Allergic rhinitis (AR) is a preference-sensitive condition where the use of SDM, specifically the treatment option of allergy immunotherapy (AIT), is appropriate. AR is one of the most common diseases affecting 10 to 30 percent of the American population, making it the most common chronic disease in children in the United States and the fifth most common chronic disease among adults. AR generates up to $5 billion in direct health expenditures annually. Additionally, it is responsible for a $4 billion annual loss in work productivity. AIT is the only treatment that addresses immune dysfunction underlying allergic responses rather than treating symptoms or suppressing inflammation.  

The available FDA-approved options for AIT include sublingual immunotherapy tablets (SLIT-tablets) and subcutaneous immunotherapy (SCIT), also known as allergy shots. While SCIT has been the cornerstone of AIT treatment in the USA for over 100 years, SLIT tablets gained approval in 2014. SLIT-tablets dissolve under the tongue and are taken once daily at home after the initial dose at the allergy specialist’s office under supervision. SLIT-tablets have established dosing efficacy and safety in mono-sensitized and poly-sensitized patients. Allergy shots, or SCIT, are an exclusively in-office treatment with allergen extracts mixed by an allergy specialist for each patient based on their allergy triggers. SCIT dosing may vary as prescribed by an allergy specialist. Allergy shots begin with weekly doses, and after approximately six to 12 months, the dose is given bi-weekly or monthly. 

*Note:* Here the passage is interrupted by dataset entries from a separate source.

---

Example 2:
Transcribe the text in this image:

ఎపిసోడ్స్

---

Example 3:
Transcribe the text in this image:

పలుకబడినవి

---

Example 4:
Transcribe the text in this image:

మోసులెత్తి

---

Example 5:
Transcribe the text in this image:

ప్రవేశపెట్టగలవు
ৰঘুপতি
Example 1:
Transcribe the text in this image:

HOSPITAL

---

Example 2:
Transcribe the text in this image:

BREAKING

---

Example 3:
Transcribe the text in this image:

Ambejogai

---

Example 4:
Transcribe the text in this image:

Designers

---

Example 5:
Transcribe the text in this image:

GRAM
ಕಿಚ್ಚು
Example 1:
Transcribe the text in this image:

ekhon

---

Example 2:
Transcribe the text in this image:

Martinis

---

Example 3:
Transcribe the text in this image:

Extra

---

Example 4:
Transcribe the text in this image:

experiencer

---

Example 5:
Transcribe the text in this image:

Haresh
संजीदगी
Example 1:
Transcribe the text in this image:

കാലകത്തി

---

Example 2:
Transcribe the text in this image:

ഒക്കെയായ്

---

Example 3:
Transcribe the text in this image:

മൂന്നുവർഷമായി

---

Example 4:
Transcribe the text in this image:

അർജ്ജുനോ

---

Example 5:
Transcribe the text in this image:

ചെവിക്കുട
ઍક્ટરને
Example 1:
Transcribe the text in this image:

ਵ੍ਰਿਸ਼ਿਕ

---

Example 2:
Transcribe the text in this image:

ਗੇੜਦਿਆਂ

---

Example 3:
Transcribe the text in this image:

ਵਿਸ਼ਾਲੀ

Because the patient commitment for AIT is for three years, and treatment adherence to chronic illness medication can be challenging, SDM with AIT patients rises to the top of those treatment plans that are patient-preference sensitive. A 2021 study by Tankersley et al. of 724 adults and 665 caregivers of children with AR underscored the problem with AIT. In this study, both the adults and caregivers had a significant preference for SLIT-tablets compared with both weekly and monthly SCIT injections; however, most experts agree that there is a lack of transparent SDM when discussing AIT treatment choices in the U.S., and patients are largely unaware of the available option for SLIT-tablets.  

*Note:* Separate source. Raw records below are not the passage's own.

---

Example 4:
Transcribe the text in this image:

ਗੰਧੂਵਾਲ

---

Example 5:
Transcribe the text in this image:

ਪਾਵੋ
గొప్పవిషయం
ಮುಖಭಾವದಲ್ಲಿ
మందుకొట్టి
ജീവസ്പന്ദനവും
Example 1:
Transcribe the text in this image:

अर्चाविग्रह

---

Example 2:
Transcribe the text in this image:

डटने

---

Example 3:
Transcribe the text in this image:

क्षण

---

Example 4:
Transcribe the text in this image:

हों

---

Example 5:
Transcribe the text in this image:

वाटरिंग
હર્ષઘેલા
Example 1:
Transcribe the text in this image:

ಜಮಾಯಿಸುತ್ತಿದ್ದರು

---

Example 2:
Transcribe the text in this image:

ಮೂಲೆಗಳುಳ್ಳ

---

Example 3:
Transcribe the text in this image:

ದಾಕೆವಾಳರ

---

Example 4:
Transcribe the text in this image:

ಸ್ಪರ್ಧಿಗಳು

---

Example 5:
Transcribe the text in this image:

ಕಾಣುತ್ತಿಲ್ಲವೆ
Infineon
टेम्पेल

A recent study by Stone B, et. al. suggests that doctor-patient conversations play an essential role in AIT use and adherence, including cost and convenience barriers. Because of the distinct characteristics of each FDA-approved form of AIT, educating on the AIT process and reinforcing education must be a focus during each visit. Continuing in the SDM process and listening to concerns may help improve disease management, increase efficiency for allergy specialists and improve health outcomes. In 2018, the American College of Allergy, Asthma, and Immunology, in collaboration with the Allergy & Asthma Network and supported by ALK, published an Allergy Immunotherapy SDM tool/decision aid for patients to help facilitate conversations with their allergy specialist. 

Shared decision-making is a critical component of patient-centered health care. Allergy specialists should work with their patients to reach treatment decisions that align with their values and preferences and optimally treat their disease. Frequently, treatment choices may be presented to the patient in a biased manner, emphasizing the importance of patient advocacy organizations to help inform patients of their treatment options and disease management based on all available evidence. Patients will want time to study new information and consider their personal preferences. Deliberation may, in part, be done outside the clinical encounter, although often, patients wish to consolidate their views with a trusted HCP. Recognizing and allowing time for this need is a cornerstone for effective SDM. 

1 Blaiss M, Steven GC, Bender B, Bukstein DA, Meltzer EO, Winders T. Shared decision making for the allergist. Ann Allergy Asthma Immunol. 2019. doi: 10.1016/j.anai.2018.08.019.